In some embodiments, the recurrent neural network uses no more than half as many parameter values as a second recurrent neural network that uses matrices U, W, and b to calculate a gating signal corresponding to the first gating signal.
In some embodiments, the recurrent neural network requires less memory and less time to calculate the second output than are required by the second recurrent neural network to calculate a corresponding output given the same input data.
In some embodiments, the input data is audio data, and the third output is an ordered set of words representing speech in the audio data.
In some embodiments, the input data is a first ordered set of words in a first language, and the third output is a second ordered set of words in a second language representing a translation from the first language to the second language.
In some embodiments, the third output is based on the first output, the second output, and a plurality of additional outputs that are generated subsequent to the second output and prior to the third output.
In some embodiments, the second output is calculated as ht=Ot⊙g(ct), where g is a non-linear activation function, Ct is an output of a memory cell of an LSTM unit, Ot is an output gate signal, and ⊙ is element-wise (Hadamard) multiplication.
In some embodiments, the second output is calculated as ht=(1−zt) ⊙ht−1+zt⊙ĥt, where ĥt is a candidate activation function, zt is an update gate signal, ht−1 is the first output, and ⊙ is element-wise (Hadamard) multiplication.
In some embodiments, the second output is ht=(1−ft) ⊙ht−1+ft⊙ĥt, where ĥt is a candidate activation function, ft is a forget gate signal, ht−1 is the first output, and ⊙ is element-wise (Hadamard) multiplication.
In some embodiments, the recurrent neural network comprises a plurality of LSTM units, and at least one gating signal has a different dimension than an output signal of a memory cell of one of the plurality of LSTM units.
In some embodiments, an update gate signal is a scalar.
In some embodiments, an update gate signal has a different dimension than a previous activation output.
In some embodiments, the update gate signal is augmented by shared elements to facilitate pointwise multiplication.
In some embodiments, a forget gate signal is a scalar.
In some embodiments, a forget gate signal includes shared elements.
In some embodiments, the recurrent neural network includes a memory cell corresponding to a memory cell signal, at least a second array of values corresponding to a second parameter in a second equation that is used to calculate values of the memory cell signal was calculated based on training data provided to the recurrent neural network, the second equation includes not more than one parameter corresponding to a multidimensional array of values, and the method further comprises: calculating a first value for the memory-cell signal; and generating the first output based on the first data, the first value for the first gating signal, and the first value for the memory-cell signal.

→ **Exercise details**
Rewrite the recurrent neural network passage above, starting with "In some embodiments, the second output is ht=(1−ft)" and going on through "forget gate signal is a scalar.", and put "vector" in place of "scalar" each time it occurs.

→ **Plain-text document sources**
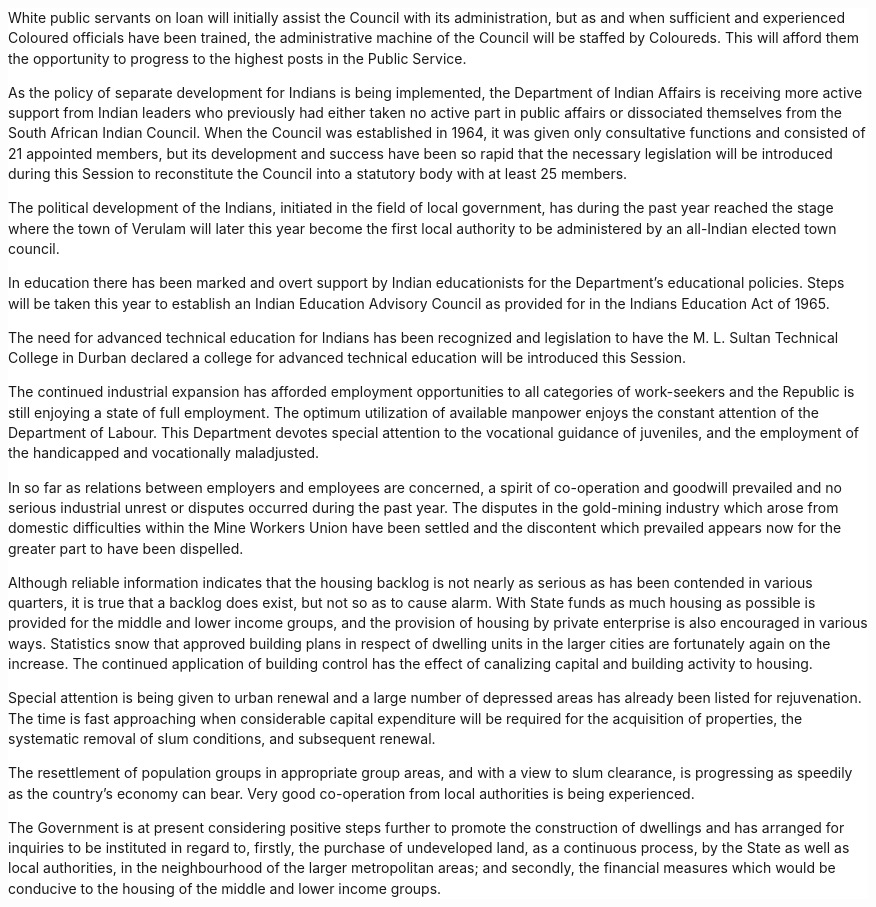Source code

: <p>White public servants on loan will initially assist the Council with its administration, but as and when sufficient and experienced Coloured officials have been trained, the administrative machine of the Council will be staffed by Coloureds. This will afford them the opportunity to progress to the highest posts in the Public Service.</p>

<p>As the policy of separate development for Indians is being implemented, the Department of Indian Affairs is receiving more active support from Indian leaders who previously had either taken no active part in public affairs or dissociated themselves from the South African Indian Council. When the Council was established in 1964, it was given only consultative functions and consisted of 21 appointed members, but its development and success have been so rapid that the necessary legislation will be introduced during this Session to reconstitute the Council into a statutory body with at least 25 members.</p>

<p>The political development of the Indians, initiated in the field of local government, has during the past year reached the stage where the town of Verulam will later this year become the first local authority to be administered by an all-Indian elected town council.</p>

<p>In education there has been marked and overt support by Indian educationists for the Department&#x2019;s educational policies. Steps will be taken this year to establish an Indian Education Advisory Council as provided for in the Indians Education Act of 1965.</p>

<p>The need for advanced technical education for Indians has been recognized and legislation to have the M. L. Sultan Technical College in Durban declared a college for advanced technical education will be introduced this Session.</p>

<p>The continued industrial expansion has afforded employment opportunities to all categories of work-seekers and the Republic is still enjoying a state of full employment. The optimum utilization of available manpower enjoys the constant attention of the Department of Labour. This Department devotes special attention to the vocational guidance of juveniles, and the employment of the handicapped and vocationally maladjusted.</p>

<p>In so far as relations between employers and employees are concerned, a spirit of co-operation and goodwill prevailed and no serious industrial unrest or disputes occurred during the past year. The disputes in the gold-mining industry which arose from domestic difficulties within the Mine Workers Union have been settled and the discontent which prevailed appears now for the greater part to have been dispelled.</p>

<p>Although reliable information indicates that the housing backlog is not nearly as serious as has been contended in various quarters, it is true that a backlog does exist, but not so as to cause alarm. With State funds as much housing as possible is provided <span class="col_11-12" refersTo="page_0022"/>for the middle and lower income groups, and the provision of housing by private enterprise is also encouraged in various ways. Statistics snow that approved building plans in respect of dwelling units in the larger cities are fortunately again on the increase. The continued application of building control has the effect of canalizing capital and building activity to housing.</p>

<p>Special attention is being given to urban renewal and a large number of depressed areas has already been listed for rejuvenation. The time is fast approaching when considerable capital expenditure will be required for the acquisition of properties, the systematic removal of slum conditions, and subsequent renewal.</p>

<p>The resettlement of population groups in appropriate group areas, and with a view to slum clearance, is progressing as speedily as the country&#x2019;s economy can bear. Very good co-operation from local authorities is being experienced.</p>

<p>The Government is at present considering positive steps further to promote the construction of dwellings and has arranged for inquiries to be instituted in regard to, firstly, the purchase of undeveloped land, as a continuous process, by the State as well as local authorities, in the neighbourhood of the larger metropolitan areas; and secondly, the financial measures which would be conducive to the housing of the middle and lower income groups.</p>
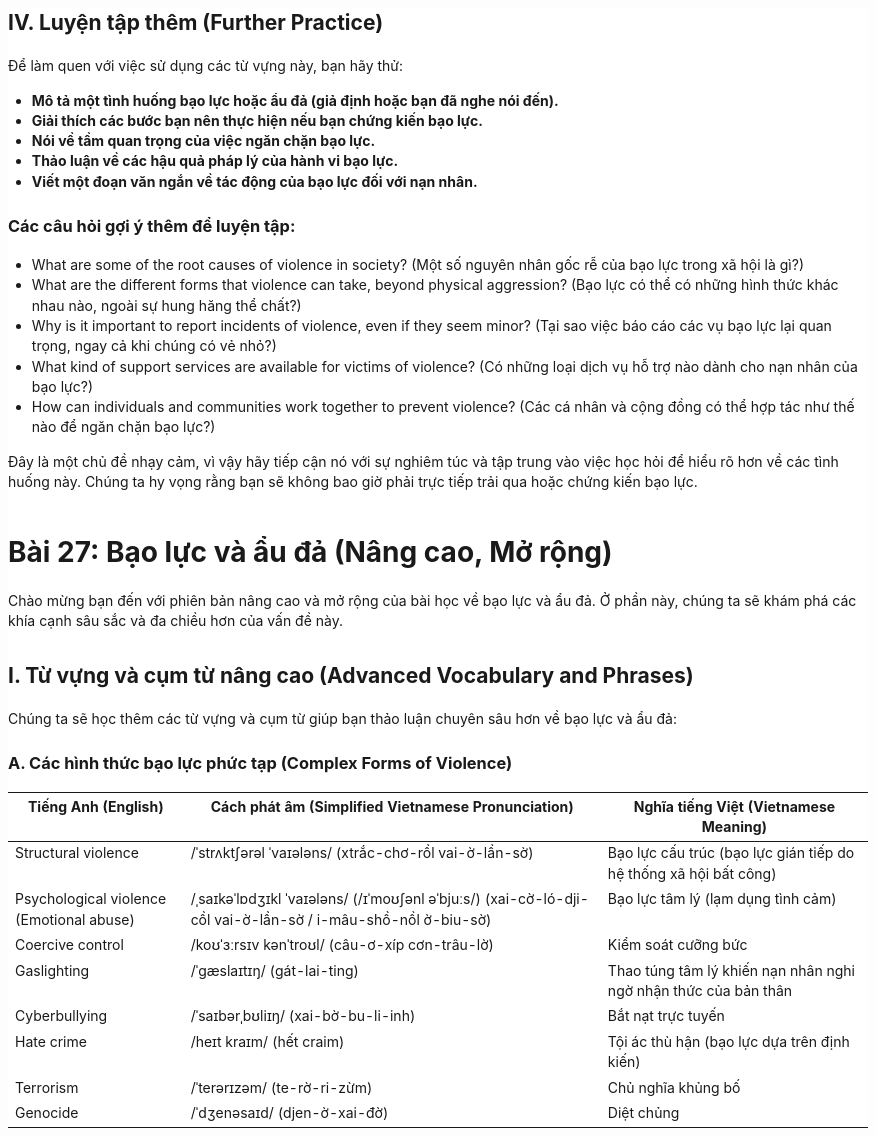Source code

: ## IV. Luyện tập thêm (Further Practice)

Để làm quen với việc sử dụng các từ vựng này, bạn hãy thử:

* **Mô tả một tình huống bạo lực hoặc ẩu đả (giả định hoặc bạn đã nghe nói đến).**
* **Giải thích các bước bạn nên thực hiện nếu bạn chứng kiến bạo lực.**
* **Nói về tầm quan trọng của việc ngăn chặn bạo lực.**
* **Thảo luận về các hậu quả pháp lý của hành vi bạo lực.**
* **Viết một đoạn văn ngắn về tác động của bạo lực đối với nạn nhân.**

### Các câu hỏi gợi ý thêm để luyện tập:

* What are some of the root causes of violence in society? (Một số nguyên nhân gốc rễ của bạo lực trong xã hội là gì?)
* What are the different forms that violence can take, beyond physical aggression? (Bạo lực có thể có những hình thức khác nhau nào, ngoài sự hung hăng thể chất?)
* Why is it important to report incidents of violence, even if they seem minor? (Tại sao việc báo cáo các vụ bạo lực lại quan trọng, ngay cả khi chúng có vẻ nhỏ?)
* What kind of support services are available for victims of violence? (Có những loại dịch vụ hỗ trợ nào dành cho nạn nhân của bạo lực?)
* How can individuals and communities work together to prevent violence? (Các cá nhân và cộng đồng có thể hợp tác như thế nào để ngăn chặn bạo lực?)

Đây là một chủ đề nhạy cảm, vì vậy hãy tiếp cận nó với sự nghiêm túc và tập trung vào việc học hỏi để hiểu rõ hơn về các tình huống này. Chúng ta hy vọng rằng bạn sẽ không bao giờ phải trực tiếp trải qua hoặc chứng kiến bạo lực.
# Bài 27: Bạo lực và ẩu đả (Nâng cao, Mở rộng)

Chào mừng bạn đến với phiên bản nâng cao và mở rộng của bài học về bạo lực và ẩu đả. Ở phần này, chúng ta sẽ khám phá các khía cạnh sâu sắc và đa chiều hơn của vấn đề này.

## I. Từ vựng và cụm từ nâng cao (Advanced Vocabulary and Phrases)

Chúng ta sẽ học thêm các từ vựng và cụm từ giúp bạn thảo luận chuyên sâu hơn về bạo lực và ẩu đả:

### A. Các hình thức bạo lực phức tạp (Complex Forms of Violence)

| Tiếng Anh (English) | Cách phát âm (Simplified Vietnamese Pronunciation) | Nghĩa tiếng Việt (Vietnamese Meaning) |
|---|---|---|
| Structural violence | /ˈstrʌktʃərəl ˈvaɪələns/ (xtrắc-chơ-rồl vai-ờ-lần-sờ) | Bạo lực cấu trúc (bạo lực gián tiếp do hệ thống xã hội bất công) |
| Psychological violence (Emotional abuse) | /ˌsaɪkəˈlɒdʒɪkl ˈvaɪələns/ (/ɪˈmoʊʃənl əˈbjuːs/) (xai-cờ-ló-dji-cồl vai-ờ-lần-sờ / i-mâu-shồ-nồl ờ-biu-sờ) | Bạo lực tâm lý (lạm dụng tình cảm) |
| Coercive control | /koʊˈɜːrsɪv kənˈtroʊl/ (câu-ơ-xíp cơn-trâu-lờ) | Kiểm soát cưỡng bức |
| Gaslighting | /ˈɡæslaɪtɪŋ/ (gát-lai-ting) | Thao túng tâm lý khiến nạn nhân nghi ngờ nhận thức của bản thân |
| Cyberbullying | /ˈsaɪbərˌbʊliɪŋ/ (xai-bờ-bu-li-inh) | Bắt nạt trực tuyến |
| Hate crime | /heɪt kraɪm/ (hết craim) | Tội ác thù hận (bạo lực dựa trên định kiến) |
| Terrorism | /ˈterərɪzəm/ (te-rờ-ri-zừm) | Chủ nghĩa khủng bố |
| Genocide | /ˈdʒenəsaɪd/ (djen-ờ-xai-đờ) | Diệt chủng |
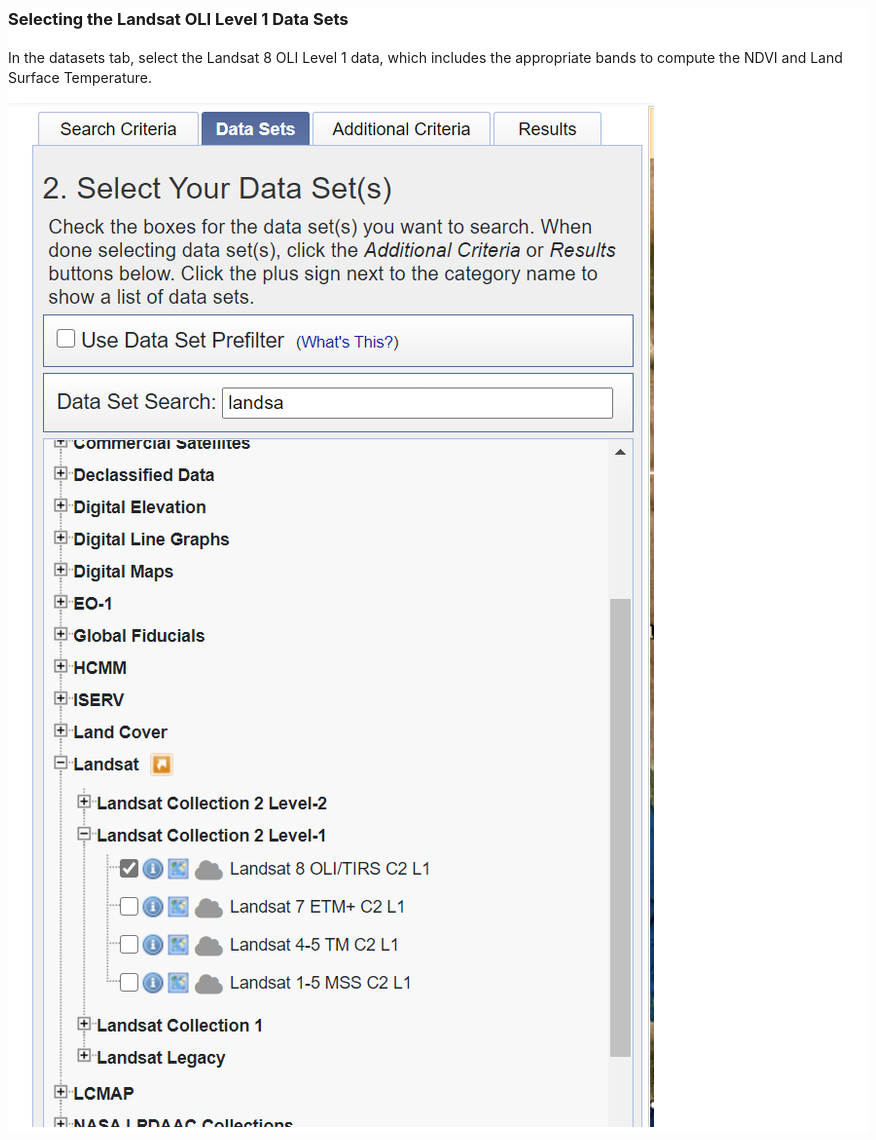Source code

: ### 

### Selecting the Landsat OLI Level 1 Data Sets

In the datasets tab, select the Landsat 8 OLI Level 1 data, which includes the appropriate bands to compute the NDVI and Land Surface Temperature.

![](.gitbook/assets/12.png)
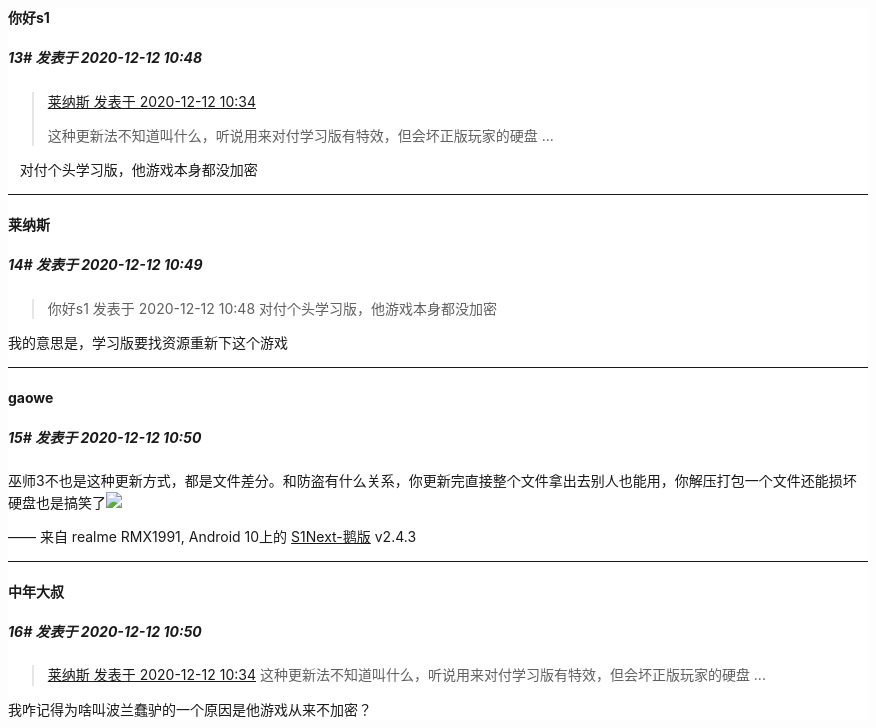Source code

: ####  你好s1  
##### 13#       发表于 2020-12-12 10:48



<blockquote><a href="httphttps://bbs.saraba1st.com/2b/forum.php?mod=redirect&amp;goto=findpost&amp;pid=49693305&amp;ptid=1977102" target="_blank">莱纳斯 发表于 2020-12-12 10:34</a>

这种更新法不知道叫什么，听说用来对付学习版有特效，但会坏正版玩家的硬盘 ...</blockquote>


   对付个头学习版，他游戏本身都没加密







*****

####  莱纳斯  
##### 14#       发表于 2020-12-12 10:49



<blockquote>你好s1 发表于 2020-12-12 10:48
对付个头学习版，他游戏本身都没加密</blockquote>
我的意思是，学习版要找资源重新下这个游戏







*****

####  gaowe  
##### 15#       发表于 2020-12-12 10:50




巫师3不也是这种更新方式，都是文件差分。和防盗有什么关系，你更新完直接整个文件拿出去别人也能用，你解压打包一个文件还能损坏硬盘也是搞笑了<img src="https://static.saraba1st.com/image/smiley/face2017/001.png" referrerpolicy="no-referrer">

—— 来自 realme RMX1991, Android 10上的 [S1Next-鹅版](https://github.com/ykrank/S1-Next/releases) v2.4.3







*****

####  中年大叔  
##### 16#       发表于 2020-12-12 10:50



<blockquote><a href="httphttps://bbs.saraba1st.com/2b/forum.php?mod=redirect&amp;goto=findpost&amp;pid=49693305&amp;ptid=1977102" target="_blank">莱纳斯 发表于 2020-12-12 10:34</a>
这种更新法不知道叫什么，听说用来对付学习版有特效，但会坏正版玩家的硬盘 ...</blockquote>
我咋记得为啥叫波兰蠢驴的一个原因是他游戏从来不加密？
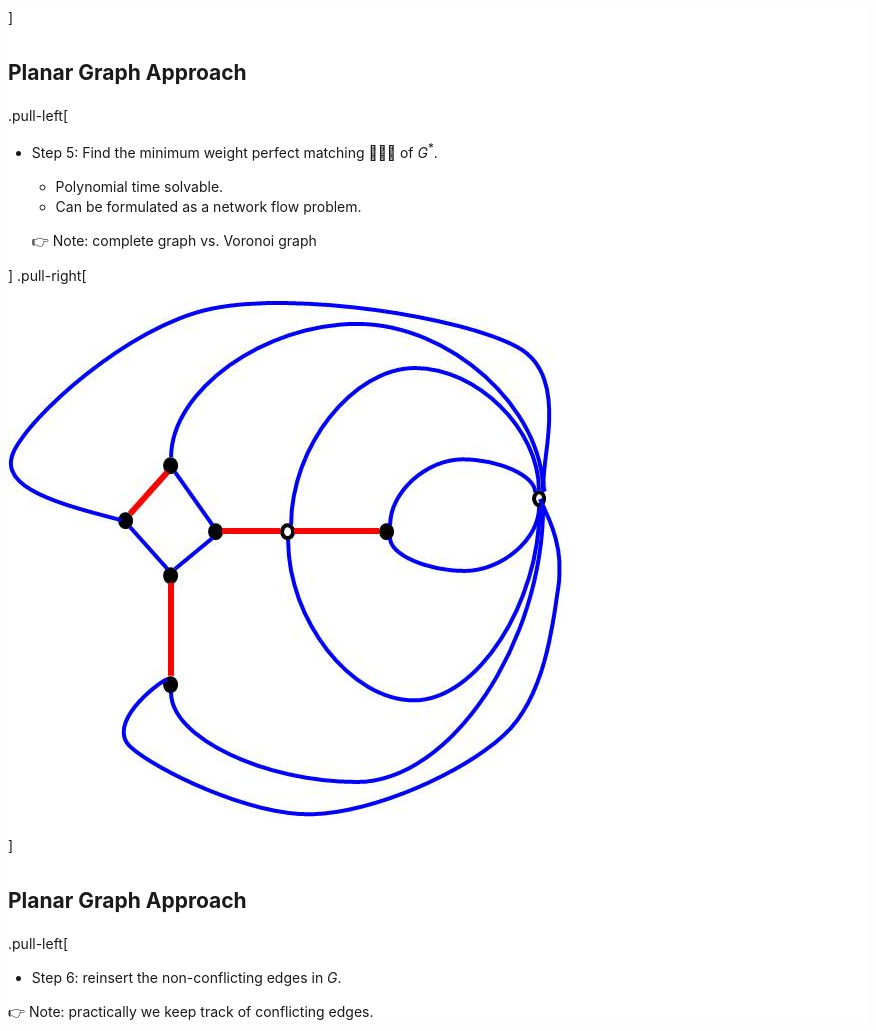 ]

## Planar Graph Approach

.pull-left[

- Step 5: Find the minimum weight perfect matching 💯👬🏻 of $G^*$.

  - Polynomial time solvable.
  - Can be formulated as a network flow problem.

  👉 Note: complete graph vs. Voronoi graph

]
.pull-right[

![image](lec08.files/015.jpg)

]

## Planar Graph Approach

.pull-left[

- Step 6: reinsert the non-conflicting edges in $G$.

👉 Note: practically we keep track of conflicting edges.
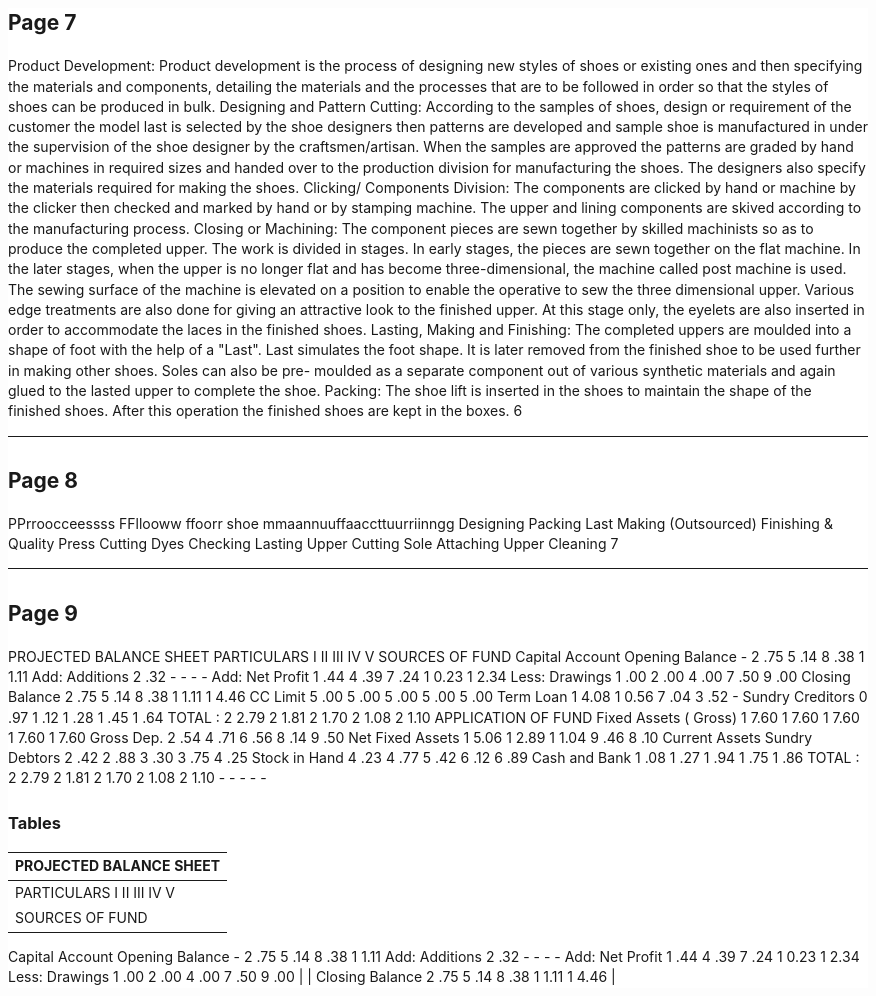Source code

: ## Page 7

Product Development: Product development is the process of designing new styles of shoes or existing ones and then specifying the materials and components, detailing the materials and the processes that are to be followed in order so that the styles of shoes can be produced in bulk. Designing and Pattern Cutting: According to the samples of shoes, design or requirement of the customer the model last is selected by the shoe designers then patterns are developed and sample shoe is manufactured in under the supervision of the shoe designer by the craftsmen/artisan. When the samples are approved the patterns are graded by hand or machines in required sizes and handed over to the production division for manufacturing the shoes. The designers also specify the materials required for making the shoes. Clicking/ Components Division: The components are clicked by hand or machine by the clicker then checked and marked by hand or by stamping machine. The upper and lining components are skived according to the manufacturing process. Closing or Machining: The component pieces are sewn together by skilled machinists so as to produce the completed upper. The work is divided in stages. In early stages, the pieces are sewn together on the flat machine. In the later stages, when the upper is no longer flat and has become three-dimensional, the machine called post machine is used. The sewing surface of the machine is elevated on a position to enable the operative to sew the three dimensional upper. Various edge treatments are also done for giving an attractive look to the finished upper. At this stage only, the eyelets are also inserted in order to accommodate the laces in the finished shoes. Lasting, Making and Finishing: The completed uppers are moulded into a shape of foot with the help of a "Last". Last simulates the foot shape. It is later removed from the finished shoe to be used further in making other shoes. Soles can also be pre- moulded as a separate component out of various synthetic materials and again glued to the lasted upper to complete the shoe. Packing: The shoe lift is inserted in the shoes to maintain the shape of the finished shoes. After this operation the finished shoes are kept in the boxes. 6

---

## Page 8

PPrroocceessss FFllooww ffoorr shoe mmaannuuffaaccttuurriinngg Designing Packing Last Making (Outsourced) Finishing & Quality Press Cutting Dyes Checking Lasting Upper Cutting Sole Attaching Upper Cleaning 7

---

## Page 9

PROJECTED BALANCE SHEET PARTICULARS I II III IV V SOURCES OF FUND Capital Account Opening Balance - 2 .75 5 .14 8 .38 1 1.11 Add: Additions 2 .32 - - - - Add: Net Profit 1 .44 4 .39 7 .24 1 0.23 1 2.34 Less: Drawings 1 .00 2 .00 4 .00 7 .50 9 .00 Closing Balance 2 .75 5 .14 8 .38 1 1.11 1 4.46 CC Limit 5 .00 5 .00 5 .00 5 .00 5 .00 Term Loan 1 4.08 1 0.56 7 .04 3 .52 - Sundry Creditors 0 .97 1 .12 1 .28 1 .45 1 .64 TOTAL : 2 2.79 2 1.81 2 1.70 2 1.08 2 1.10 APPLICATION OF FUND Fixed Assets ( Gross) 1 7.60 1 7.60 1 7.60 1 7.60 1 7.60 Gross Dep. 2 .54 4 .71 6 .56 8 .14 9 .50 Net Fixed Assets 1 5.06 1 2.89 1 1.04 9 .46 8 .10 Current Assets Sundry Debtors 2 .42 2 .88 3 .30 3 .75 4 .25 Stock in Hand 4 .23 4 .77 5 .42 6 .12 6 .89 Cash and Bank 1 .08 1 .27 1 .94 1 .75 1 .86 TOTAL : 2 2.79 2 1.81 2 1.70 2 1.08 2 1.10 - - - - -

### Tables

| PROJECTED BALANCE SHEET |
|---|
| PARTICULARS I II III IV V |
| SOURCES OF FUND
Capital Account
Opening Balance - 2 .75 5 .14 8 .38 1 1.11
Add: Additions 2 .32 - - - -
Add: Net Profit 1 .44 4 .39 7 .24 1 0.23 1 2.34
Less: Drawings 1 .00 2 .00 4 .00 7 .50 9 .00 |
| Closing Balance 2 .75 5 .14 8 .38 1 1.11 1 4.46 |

→ **Task response**
In some embodiments, the second output is ht=(1−ft) ⊙ht−1+ft⊙ĥt, where ĥt is a candidate activation function, ft is a forget gate signal, ht−1 is the first output, and ⊙ is element-wise (Hadamard) multiplication.
In some embodiments, the recurrent neural network comprises a plurality of LSTM units, and at least one gating signal has a different dimension than an output signal of a memory cell of one of the plurality of LSTM units.
In some embodiments, an update gate signal is a vector.
In some embodiments, an update gate signal has a different dimension than a previous activation output.
In some embodiments, the update gate signal is augmented by shared elements to facilitate pointwise multiplication.
In some embodiments, a forget gate signal is a vector.